The thing that is strange about all this is that the $\E_t$ operator is not clearly defined yet. At the bottom of page 366 the authors talk about iterated expectations. This works out symbolically, but... let's say our information state at time $t$ is $z_t$. Then we have the probability distribution over the states of the world $P(\omega \mid z_t)$, with each world state $\omega \in \Omega$ corresponding to a particular $\pi_t(\omega0)$ sequence and the corresponding expectation \[ \E_P(\pi_{t+1} \mid z_t) = \int_{\Omega} \pi_{t+1}(\omega) dP(\omega \mid z_t). \] But that is not necessarily the same expectation as that of another. Say we have a probability measure $Q$ over the possible beliefs $B \in \cal B$ the other forecaster has, conditioned on the evidence.

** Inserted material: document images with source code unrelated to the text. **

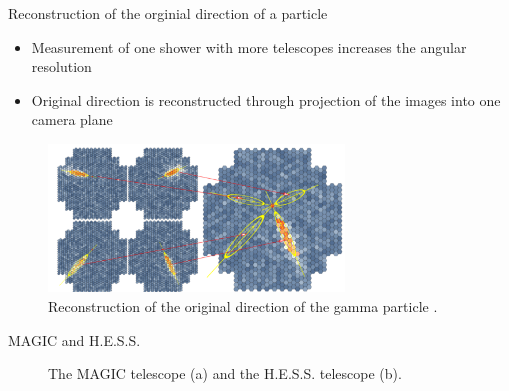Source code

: \documentclass[aspectratio=1610, 10pt]{beamer}
\begin{document}
\begin{frame}{Reconstruction of the orginial direction of a particle}
  \begin{itemize}
    \item Measurement of one shower with more telescopes increases the angular resolution
    \medskip
    \item Original direction is reconstructed through projection of the images into one camera plane
  \end{itemize}
  \begin{figure}
    \includegraphics[width=0.7\textwidth]{images/reconstruction.png}
    \caption{Reconstruction of the original direction of the gamma particle \cite{iact}.}
  \end{figure}
\end{frame}

\begin{frame}{MAGIC and H.E.S.S.}
  \begin{figure}
      \hspace{0.5cm}
  \caption{ The MAGIC telescope (a) and the H.E.S.S. telescope (b).}
  \end{figure}
\end{frame}
\end{document}
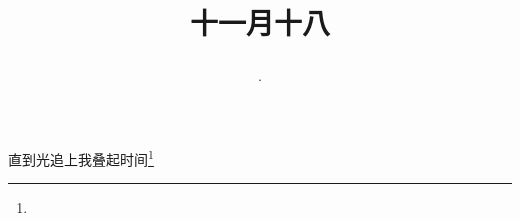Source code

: \title{\date[d=18,m=12,y=2024][year:cn-y,年,month:cn,day:cn,日,·,weekday]·十一月十八 }
直到光追上我叠起时间\footnote{ }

Then \[ \E_Q(\pi_{t+1} \mid z_t) = \int_{\cal B} \int_{\Omega} \pi_{t+1}(\omega) dB(\omega) dQ(B \mid z_t). \] So I don't see how it follows that "our effort to predict what someone with better information will forecast simply gives us our own best forecast". For example it might be that the evidence tells us that the other forecaster's belief is that the next period inflation is going to be equal to the current period inflation. So generally $\E_P \neq \E_Q$. In addition, even if the expectations are equal, the distribution of possible future inflation may not be. I am either missing something obvious, or is this rather sloppy? What kind of statistically meaningful conclusions can one obtain in this way, if any?

Any enlightening comments?